Durante la misa central en honor a San Agustín, celebrada en la parroquia de Emboscada, monseñor Ricardo Valenzuela instó a los fieles a mantener viva su fe y a resistir ante el consumismo y la indiferencia que, según él, amenazan los valores cristianos.
La celebración religiosa reunió a una gran cantidad de fieles de la comunidad, quienes participaron activamente en las actividades en honor al santo patrono. Durante su homilía, monseñor Valenzuela comparó las adversidades actuales con vientos que buscan apagar la lámpara de la fe de cada persona, enfatizando la importancia de sostener los principios espirituales en tiempos difíciles.
El obispo criticó abiertamente el consumismo, advirtiendo que muchas personas buscan la felicidad en bienes materiales en lugar de en valores más sólidos. «Hay vientos en el mundo que quieren apagar la lámpara de nuestra fe», afirmó, subrayando la necesidad de no confundir la felicidad con lo que se puede adquirir.
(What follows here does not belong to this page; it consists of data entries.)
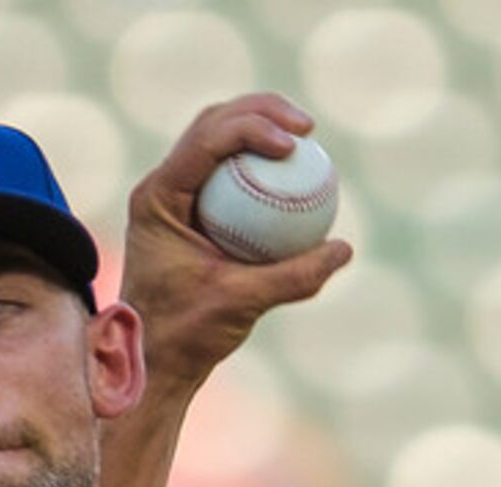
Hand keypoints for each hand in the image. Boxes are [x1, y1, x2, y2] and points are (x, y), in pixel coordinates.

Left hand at [123, 94, 353, 398]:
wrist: (156, 360)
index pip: (205, 140)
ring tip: (306, 139)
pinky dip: (264, 169)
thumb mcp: (241, 304)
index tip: (293, 144)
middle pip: (213, 123)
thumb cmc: (186, 334)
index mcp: (157, 199)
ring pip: (222, 142)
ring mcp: (177, 199)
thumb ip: (293, 277)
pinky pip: (234, 177)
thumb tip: (343, 249)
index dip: (252, 126)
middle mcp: (162, 190)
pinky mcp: (195, 213)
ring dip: (264, 129)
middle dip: (262, 111)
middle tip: (307, 127)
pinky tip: (300, 177)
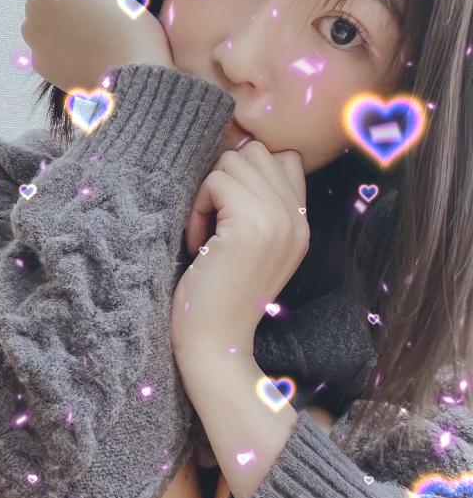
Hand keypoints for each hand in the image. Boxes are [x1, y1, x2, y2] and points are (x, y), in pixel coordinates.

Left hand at [20, 0, 173, 91]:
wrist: (134, 82)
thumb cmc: (134, 33)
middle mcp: (33, 4)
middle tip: (106, 15)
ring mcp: (33, 36)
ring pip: (52, 13)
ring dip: (71, 18)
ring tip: (98, 35)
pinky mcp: (40, 62)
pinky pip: (51, 41)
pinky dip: (67, 44)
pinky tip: (88, 53)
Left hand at [170, 141, 308, 359]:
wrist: (216, 344)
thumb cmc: (220, 297)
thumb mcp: (252, 247)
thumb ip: (258, 207)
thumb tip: (235, 155)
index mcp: (301, 225)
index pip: (286, 159)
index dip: (249, 172)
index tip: (228, 208)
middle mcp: (297, 220)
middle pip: (257, 153)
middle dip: (225, 178)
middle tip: (212, 221)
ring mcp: (277, 221)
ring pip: (234, 161)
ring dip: (208, 192)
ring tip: (204, 232)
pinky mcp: (250, 225)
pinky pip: (215, 181)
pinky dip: (198, 206)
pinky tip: (197, 241)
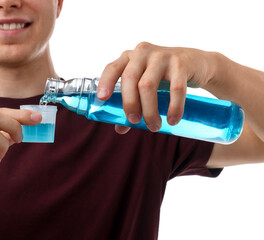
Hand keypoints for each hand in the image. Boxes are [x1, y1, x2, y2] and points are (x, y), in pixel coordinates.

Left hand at [98, 42, 217, 133]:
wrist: (196, 64)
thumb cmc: (163, 77)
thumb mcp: (145, 86)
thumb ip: (132, 104)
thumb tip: (120, 128)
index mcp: (129, 58)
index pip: (112, 68)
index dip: (105, 82)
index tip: (102, 99)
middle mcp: (142, 53)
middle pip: (130, 79)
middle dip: (130, 103)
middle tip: (134, 121)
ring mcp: (162, 56)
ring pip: (148, 85)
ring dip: (150, 110)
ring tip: (154, 126)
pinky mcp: (181, 63)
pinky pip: (176, 89)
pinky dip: (174, 107)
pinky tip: (173, 120)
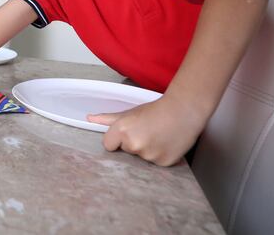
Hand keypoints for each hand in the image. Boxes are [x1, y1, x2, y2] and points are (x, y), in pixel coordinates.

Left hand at [86, 93, 207, 165]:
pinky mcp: (163, 163)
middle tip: (147, 131)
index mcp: (121, 130)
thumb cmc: (156, 110)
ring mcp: (148, 155)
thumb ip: (108, 118)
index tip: (128, 133)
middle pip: (126, 150)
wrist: (183, 110)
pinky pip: (155, 163)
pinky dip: (160, 155)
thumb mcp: (130, 113)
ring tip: (158, 136)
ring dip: (147, 150)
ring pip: (141, 158)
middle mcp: (133, 144)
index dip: (117, 139)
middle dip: (134, 143)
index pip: (108, 145)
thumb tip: (89, 119)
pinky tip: (166, 143)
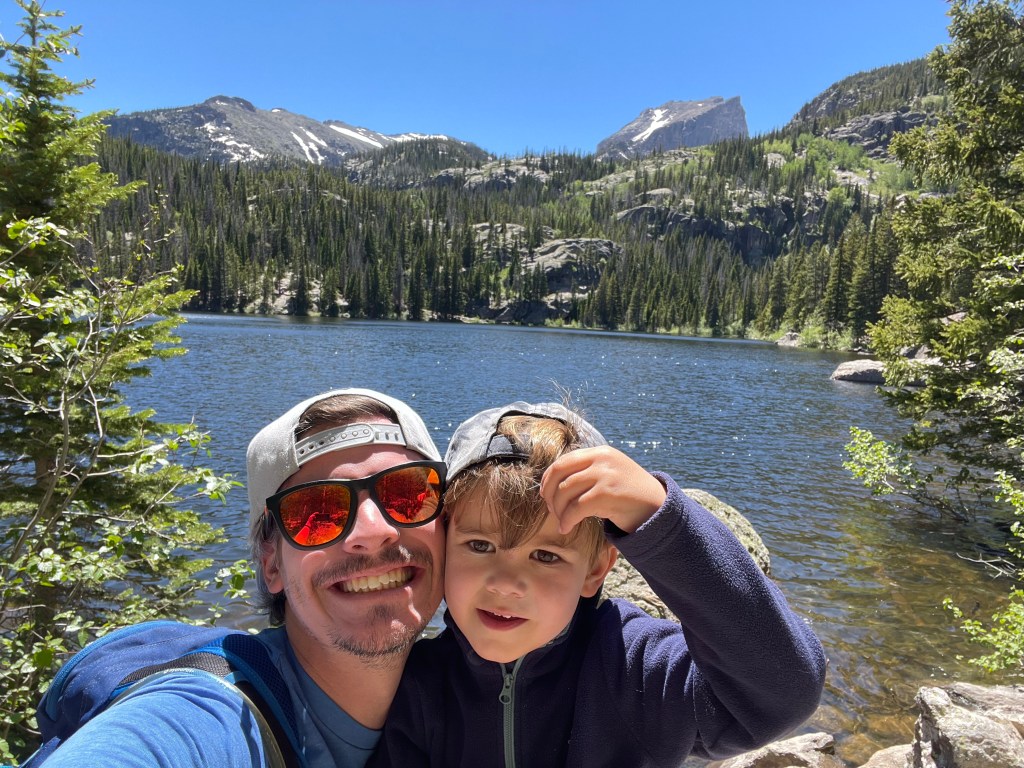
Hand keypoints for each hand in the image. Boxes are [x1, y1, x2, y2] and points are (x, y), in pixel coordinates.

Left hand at [539, 446, 666, 534]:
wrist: (658, 508)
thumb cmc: (629, 495)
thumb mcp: (609, 474)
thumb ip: (587, 472)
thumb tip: (554, 482)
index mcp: (600, 452)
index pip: (563, 461)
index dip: (548, 478)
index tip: (545, 494)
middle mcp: (601, 459)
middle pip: (559, 473)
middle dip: (550, 493)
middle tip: (551, 509)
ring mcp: (605, 475)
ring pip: (565, 491)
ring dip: (558, 510)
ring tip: (562, 521)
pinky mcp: (607, 494)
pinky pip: (576, 507)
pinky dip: (567, 519)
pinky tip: (566, 527)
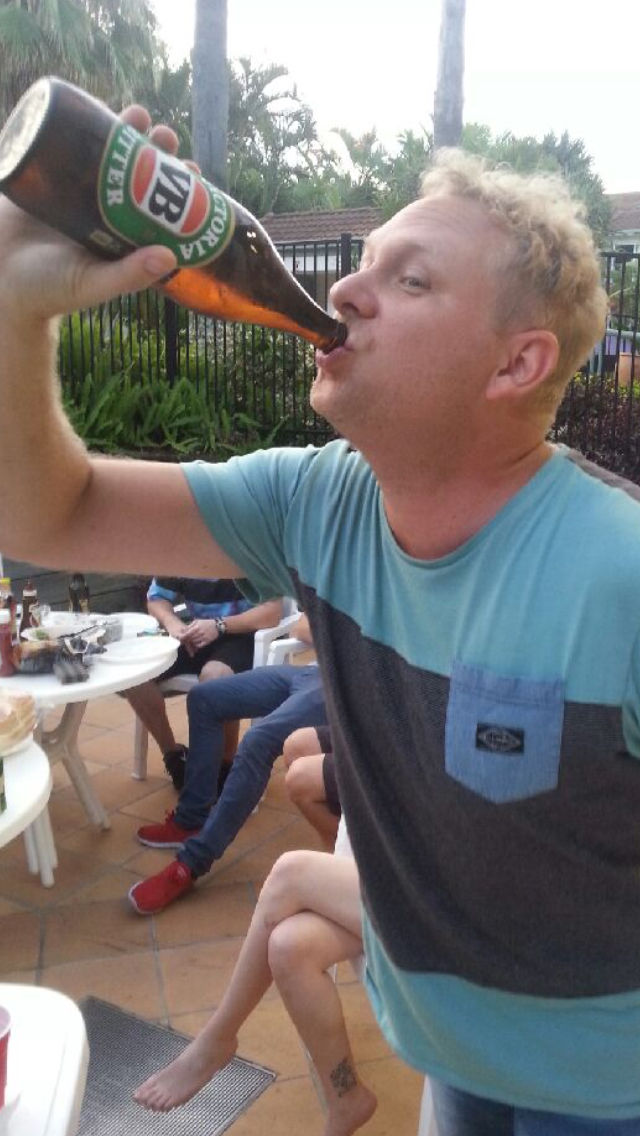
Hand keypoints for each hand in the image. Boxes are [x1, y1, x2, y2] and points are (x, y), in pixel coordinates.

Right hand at [0, 107, 178, 323]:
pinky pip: (65, 145)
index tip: (192, 170)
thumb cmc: (49, 291)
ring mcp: (74, 191)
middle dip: (154, 151)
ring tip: (139, 114)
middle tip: (165, 136)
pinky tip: (93, 107)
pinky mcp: (45, 176)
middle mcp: (102, 210)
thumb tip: (170, 257)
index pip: (157, 206)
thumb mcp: (91, 284)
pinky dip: (79, 124)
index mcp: (121, 235)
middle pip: (135, 173)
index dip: (177, 187)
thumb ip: (127, 276)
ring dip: (124, 131)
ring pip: (104, 154)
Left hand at [181, 619, 218, 651]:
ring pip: (193, 642)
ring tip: (189, 641)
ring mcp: (203, 637)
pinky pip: (199, 645)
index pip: (187, 632)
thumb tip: (183, 629)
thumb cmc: (207, 623)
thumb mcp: (198, 621)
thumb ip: (190, 625)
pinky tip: (195, 643)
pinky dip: (196, 645)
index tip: (181, 636)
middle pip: (189, 638)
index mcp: (197, 626)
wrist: (218, 626)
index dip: (183, 634)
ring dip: (191, 642)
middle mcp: (200, 632)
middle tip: (184, 640)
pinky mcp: (207, 641)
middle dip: (186, 639)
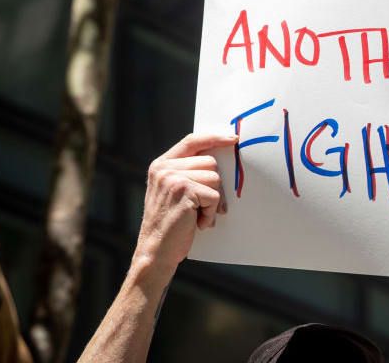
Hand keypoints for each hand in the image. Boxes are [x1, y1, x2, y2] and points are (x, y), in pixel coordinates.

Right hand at [132, 134, 235, 281]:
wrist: (155, 252)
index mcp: (161, 165)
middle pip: (210, 161)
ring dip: (213, 201)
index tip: (233, 139)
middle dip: (215, 185)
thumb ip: (189, 173)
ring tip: (197, 216)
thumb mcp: (174, 193)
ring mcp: (172, 178)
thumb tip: (221, 160)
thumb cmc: (171, 225)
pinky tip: (197, 223)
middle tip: (204, 207)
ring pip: (215, 178)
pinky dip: (211, 212)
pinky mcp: (183, 191)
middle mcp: (164, 168)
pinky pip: (214, 195)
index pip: (192, 141)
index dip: (214, 138)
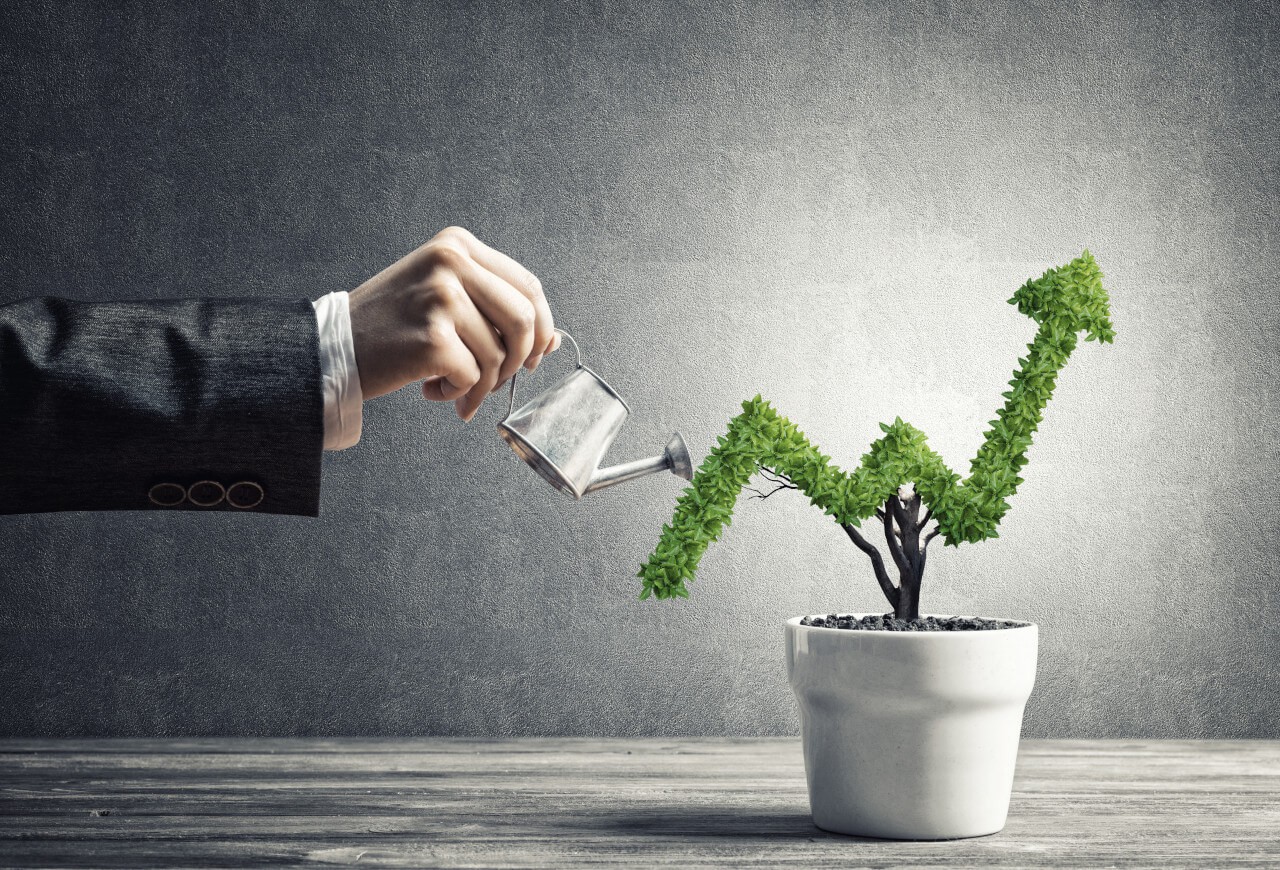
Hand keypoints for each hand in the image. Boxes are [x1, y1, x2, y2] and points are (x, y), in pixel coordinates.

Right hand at [347, 227, 558, 420]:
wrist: (333, 345)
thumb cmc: (391, 324)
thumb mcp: (444, 297)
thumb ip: (495, 310)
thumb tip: (553, 342)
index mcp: (458, 245)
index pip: (528, 286)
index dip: (540, 327)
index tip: (530, 355)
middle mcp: (451, 262)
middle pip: (524, 320)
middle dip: (518, 360)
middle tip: (496, 380)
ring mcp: (442, 298)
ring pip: (499, 356)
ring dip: (483, 385)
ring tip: (453, 387)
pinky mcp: (432, 337)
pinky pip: (472, 377)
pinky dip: (459, 395)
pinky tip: (432, 390)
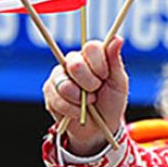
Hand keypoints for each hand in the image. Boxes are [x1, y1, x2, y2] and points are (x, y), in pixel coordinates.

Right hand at [43, 37, 128, 154]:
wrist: (99, 128)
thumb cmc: (111, 102)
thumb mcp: (118, 83)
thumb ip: (115, 61)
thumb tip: (117, 38)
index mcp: (91, 56)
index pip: (91, 47)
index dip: (99, 63)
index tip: (105, 76)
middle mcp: (73, 62)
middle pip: (75, 65)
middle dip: (90, 83)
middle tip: (96, 91)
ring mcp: (58, 76)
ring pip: (64, 84)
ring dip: (80, 99)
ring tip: (89, 102)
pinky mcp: (49, 92)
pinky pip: (57, 99)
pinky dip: (72, 109)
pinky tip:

Valenzuela también abordó el relativismo en la sociedad, señalando que esto ha llevado a una desvalorización del matrimonio, donde muchos consideran que «da igual casarse» o no. Hizo un llamado a recuperar el compromiso y la responsabilidad en las relaciones familiares.
Otro tema importante en su discurso fue el rechazo a la pereza y la indiferencia ante las necesidades ajenas. Monseñor Valenzuela mencionó el «pecado de omisión», instando a los cristianos a actuar y no solo evitar el mal, sino también a hacer el bien cuando sea necesario.
Instó a la comunidad a no permanecer indiferente ante los problemas que afectan a sus familias y comunidades, promoviendo una mayor participación en la construcción de una sociedad basada en la solidaridad y la fe. Su mensaje instó a los fieles a no dejar que el materialismo y la rutina cotidiana desplacen su vida espiritual.
La festividad de San Agustín fue una ocasión para que los pobladores de Emboscada se unieran en una celebración que refleja su devoción y compromiso con sus tradiciones religiosas. La masiva participación de la comunidad evidenció la relevancia de esta celebración en el corazón de los emboscadeños.